[What to produce]
Return all the data exactly, keeping the pictures out.

[Data segment]
[Start of Attachment]
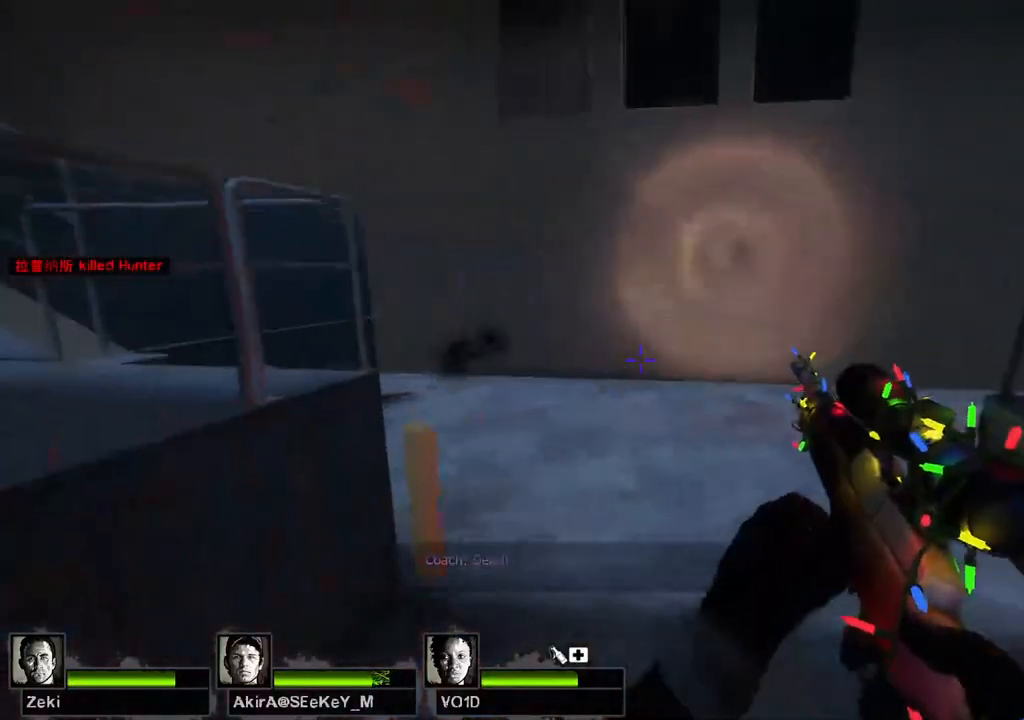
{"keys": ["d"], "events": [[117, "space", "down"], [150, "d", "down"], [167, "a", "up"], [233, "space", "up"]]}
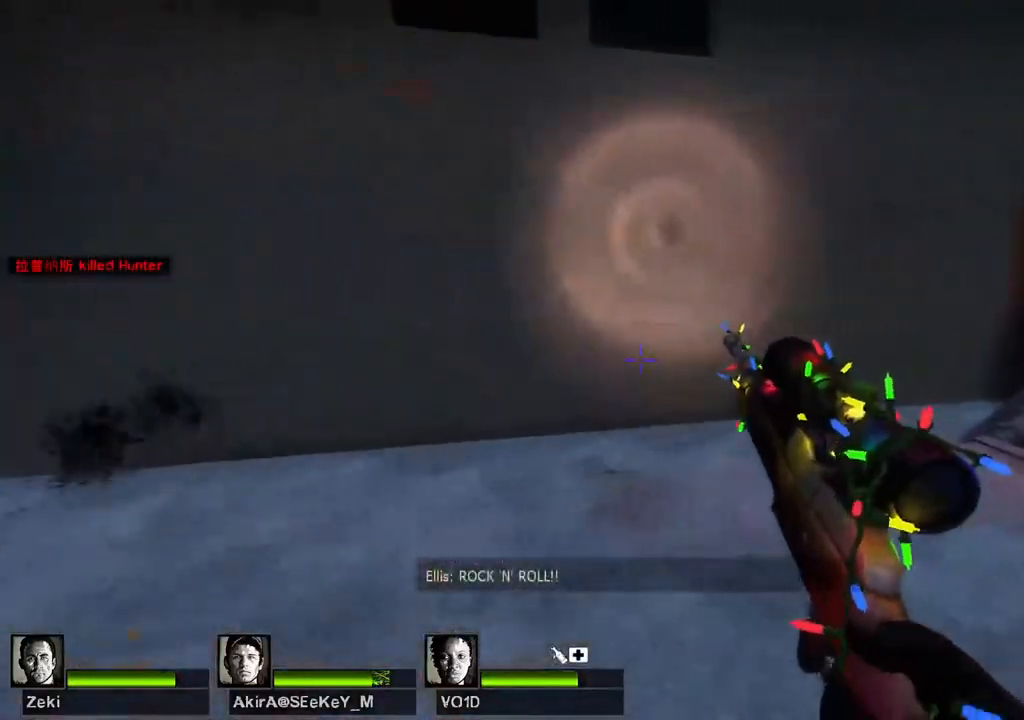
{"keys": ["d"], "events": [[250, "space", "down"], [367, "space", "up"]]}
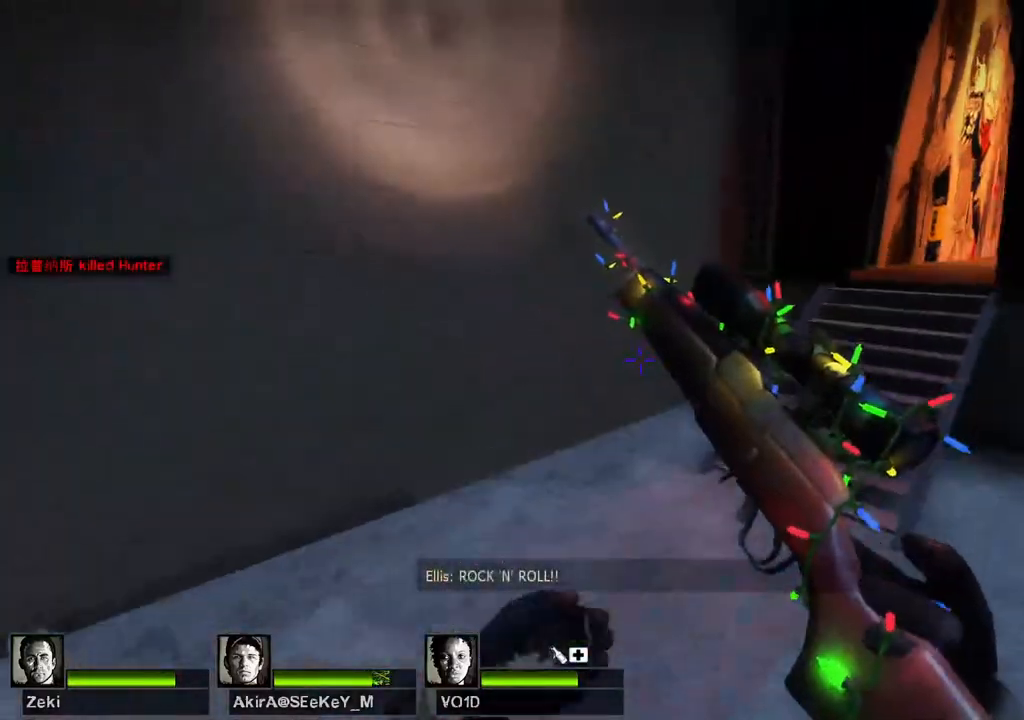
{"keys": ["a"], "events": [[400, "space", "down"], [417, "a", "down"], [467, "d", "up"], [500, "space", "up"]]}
[End of Attachment]
[Your response]
{"keys": ["d"], "events": [[117, "space", "down"], [150, "d", "down"], [167, "a", "up"], [233, "space", "up"]]}
{"keys": ["d"], "events": [[250, "space", "down"], [367, "space", "up"]]}
{"keys": ["a"], "events": [[400, "space", "down"], [417, "a", "down"], [467, "d", "up"], [500, "space", "up"]]}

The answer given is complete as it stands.